### Задания
**1)** Объясните, почему, согласно интервью о киберпреступности, компанию собеседника не любят ни криминал, ни государственные хакеры. Ответ дайте в одном–трех предложениях.
**2)** Продолжите интервью о киберпреступности, начав сразу после его последней фразы.

### Статья
□ □ □ □ □ □ □

Типичный метод заражения — имитация деловой переписки. Для этого воруют электронные бланки, так оформляют липовые циркуляры, что заметить подвох трудно. Но у нас получается.
Помните, говорил, что у нас лучшие технологии? Факт! Поэтому нас не любит ни криминал, ни государственные хакеры. Мы быстрее остальных все вычищаем.
— А кто автор сотен тысяч всяких зловредов, которые вы ежедневно отлавливаете?
— Киберпреступность большая, хотя и неоднородная махина, она делится на разные категории.
Есть мелюзга, она, условно говоря, тырит кошельки по карманам. Разрабатывают трояны, выкладывают в Сеть, делают рассылку, устраивают массовую охоту, пытаясь заразить абы кого. Обычно такие изделия не очень сложны, мы моментально их выпасаем. Наши продукты позволяют практически за несколько минут выпускать защиту.
Но есть и профессиональные киберпреступники: они охотятся за конкретными жертвами — крупным бизнесом, банками, государственными организациями. Вот эти снимают гораздо больше.
Самая громкая классическая история — Carbanak. Если не ошибаюсь, 2014 год. Банда русскоговорящих хакеров — Россия, Украина, Прибалтика, Европа. За пару лет они, по нашим оценкам, вынули миллиард долларов.
— Их накрыли?
— Частично. Кого-то взяли, другие смогли убежать. Ребята работали в разных странах, был такой спрут. Вот это настоящий криминальный бизнес.
— Вы часто говорите, что русские хакеры самые злые. Это так?
— Чем объясняете?
— Советским, потом уже российским образованием.
У нас лучшие в мире программисты, специалисты по разработке софта. И хакеры тоже. Они учились в одних университетах, но результат получился разный. Если первые пытаются создать что-то новое, то вторые — взломать, разрушить. Мотивация у хакеров почти в 100% случаев — деньги, деньги, деньги. Причем не только от жертвы, но и от заказчика. Возникают цепочки добавленной стоимости.

□ □ □ □ □ □ □

### Записи данных
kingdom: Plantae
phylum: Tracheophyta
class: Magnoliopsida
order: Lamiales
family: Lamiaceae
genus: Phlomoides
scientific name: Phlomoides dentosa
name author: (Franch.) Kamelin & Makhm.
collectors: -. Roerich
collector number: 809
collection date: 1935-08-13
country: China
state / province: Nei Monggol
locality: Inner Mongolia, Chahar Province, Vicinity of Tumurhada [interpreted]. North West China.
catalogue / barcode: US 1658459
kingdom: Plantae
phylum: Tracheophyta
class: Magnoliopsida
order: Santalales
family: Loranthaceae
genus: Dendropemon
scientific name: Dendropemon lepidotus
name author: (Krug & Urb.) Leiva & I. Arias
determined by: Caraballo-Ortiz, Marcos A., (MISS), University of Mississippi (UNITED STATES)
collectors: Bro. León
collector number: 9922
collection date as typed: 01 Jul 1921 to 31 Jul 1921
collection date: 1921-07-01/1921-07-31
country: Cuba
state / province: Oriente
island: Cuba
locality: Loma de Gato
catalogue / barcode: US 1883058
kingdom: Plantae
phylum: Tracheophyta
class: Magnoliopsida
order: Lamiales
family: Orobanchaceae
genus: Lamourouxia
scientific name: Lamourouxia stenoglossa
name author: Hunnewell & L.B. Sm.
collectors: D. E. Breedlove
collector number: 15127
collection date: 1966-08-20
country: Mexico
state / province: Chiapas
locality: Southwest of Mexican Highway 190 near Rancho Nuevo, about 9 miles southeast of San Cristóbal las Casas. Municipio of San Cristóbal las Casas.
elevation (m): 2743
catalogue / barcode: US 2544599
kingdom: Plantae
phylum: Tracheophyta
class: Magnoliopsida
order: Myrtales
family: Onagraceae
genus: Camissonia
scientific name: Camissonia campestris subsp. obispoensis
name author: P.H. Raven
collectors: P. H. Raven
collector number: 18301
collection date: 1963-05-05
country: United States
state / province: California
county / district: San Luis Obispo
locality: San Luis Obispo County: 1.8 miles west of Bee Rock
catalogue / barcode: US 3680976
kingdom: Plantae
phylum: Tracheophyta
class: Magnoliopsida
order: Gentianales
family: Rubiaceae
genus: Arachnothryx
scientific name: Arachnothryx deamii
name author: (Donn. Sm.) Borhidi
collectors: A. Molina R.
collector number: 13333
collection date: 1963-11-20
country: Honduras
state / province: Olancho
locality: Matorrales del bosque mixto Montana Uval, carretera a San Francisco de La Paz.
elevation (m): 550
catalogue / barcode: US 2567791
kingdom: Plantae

□ □ □ □ □ □ □

### Ответы
**1)** По словам собеседника, у компании лучшие технологии. Поэтому она вычищает все быстрее остальных, и за это ее не любят ни криминал, ни государственные хакеры.

**2)**
Скажем, один хакер пишет троян и продает другим. Те заражают жертв, но сами больше ничего не делают, переуступая доступ третьим. Уже они вытаскивают данные, потрошат все, что могут. Такие, знаете, маляры и плотники.
Как работал, допустим, Carbanak? Они хакали банки, проникали внутрь инфраструктуры и делали что хотели. Создавали липовые счета, переводили деньги через свои настоящие, плодили подставные компании, платили левые зарплаты. Фактически руководили банком через сетку.
Или, скажем, вывод кеша. Была создана трехуровневая система, где исполнители не знали друг друга, связь поддерживалась только через телефон. "Солдаты" из заранее нанятой уличной шпаны, получив приказ, по ночам приходили к конкретному банкомату, который выдавал им деньги. Сумму принимал "офицер", проверял и закидывал в общак.
Хакеры были головной организацией, по сути, они управляли и нанимали традиционных преступников.
— Вас ведь тоже несколько лет назад американцы называли в десятке самых опасных людей мира.
— Зачем повторяете всякие глупости, которые на заборе написаны? Сказать, почему я вошел в тот список? Якобы мы тормознули программу против иранских ядерных исследований — Stuxnet. Хотя на самом деле не мы.
— Говорите с сожалением?
— Да. Шпионаж обнаружила белорусская компания по безопасности, работавшая с Ираном. А американцы обиделись на нас и написали бред, основанный на неверной информации.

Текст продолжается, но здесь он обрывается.